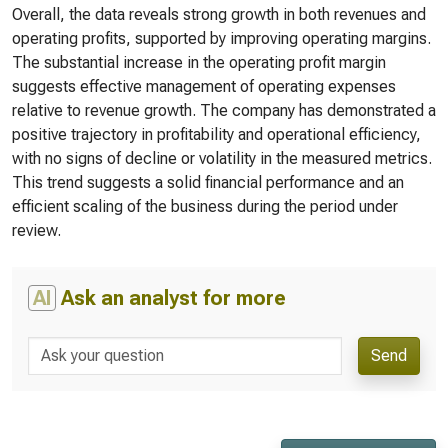
Overall, the data reveals strong growth in both revenues and
operating profits, supported by improving operating margins.
The substantial increase in the operating profit margin
suggests effective management of operating expenses
relative to revenue growth. The company has demonstrated a
positive trajectory in profitability and operational efficiency,
with no signs of decline or volatility in the measured metrics.
This trend suggests a solid financial performance and an
efficient scaling of the business during the period under
review.
AI
Ask an analyst for more
Send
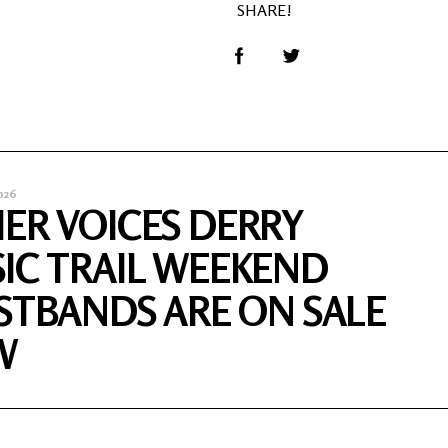
SHARE!
026
ER VOICES DERRY
IC TRAIL WEEKEND
STBANDS ARE ON SALE
W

════

● **Task description**
From the first line to the last, retype the data above exactly, but not its images.

● **Written reply**
Overall, the data reveals strong growth in both revenues and
operating profits, supported by improving operating margins.
The substantial increase in the operating profit margin
suggests effective management of operating expenses
relative to revenue growth. The company has demonstrated a
positive trajectory in profitability and operational efficiency,
with no signs of decline or volatility in the measured metrics.
This trend suggests a solid financial performance and an
efficient scaling of the business during the period under
review.
AI
Ask an analyst for more
Send
SHARE!
026
ER VOICES DERRY
IC TRAIL WEEKEND
STBANDS ARE ON SALE
W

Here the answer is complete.